Dozens of police officers raided a university in Lima on Saturday, smashing down gates with armored vehicles, firing tear gas and detaining more than 200 people who had come to participate in anti-government protests in the Peruvian capital.
Images showed dozens of people lying face down at San Marcos University after the police raid. Students said they were shoved, kicked and beaten with batons when they were forced to leave their dorms.
The police raid on San Marcos University — the oldest university in the Americas — is the latest in a string of insults that have sparked growing protests against President Dina Boluarte in six weeks The riots claimed 60 lives and then stepped down, leaving at least 580 injured and more than 500 arrested.
Peruvian authorities on Saturday ordered the closure of the Inca citadel at Machu Picchu and the Inca Trail leading to the World Heritage archaeological site “until further notice” amid demonstrations and roadblocks that paralyzed much of the country.

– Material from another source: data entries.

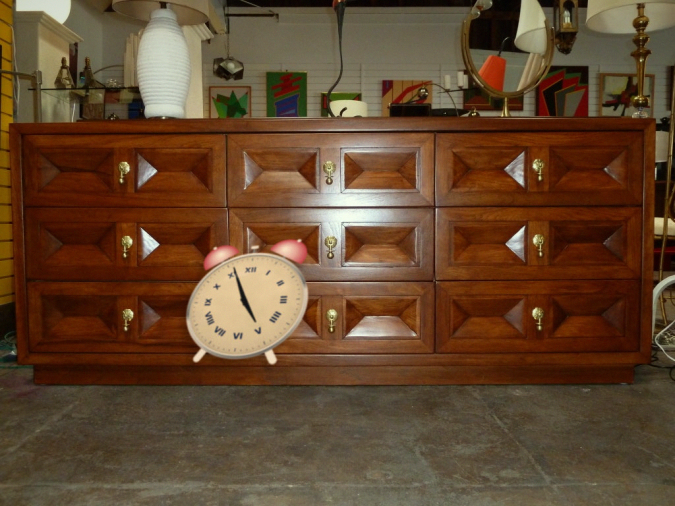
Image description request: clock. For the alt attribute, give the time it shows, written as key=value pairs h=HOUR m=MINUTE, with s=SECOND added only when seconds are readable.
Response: h=4 m=56
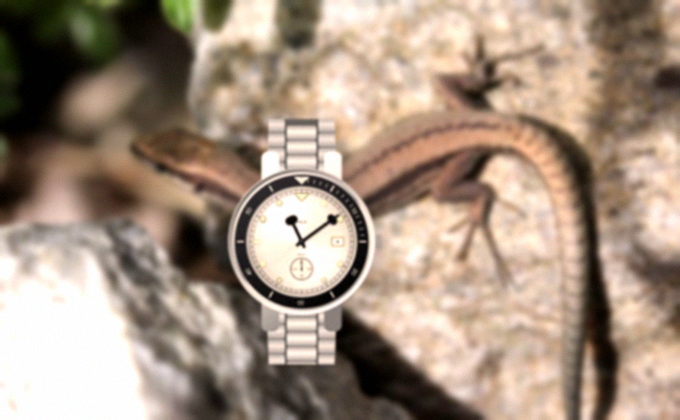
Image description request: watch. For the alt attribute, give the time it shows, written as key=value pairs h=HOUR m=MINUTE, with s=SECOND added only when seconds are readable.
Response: h=11 m=9
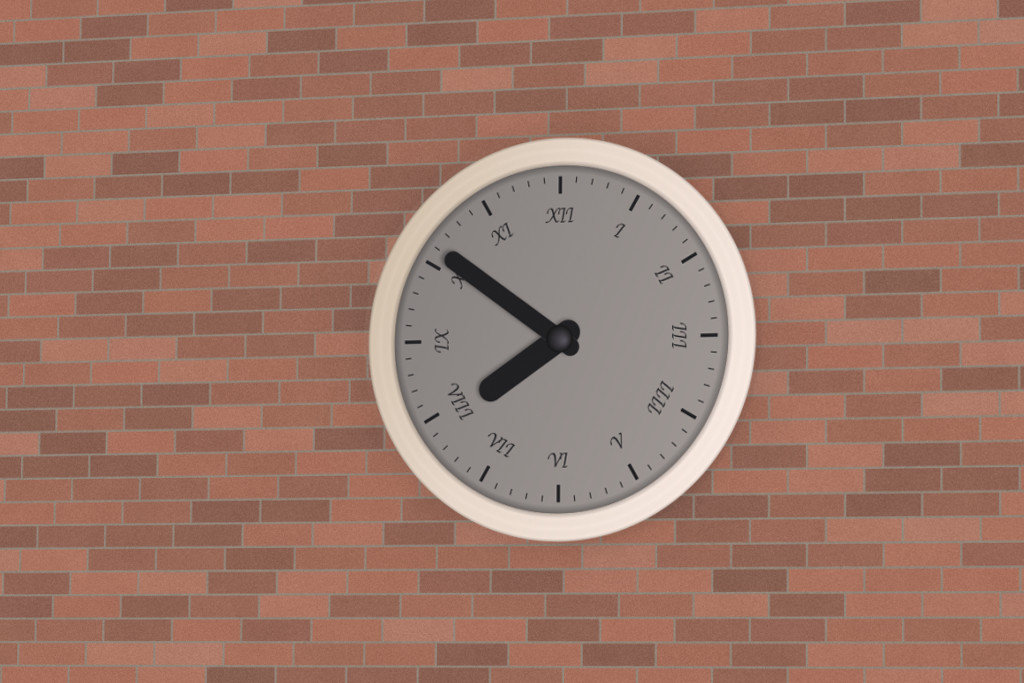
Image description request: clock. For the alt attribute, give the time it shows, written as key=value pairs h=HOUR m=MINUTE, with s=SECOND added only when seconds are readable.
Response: h=7 m=51
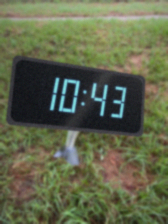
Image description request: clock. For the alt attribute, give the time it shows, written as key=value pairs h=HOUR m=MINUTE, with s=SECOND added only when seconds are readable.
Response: h=10 m=43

There are more than one million visitors every year.
Rescue teams evacuated more than 400 tourists stranded at the iconic site on Saturday, Peru’s tourism ministry said.
“This afternoon, 418 domestic and foreign tourists were transferred from the town of Machu Picchu to … Cusco,” the ministry’s Twitter account posted, along with photos of the train and passengers.
The demonstrations, which began in early December in support of ousted former president Pedro Castillo, have turned overwhelmingly into calls for Boluarte’s resignation, a shutdown of Congress and fresh elections. Boluarte was Castillo’s vice president and replaced him after he tried to close Congress and rule by decree on Dec. 7.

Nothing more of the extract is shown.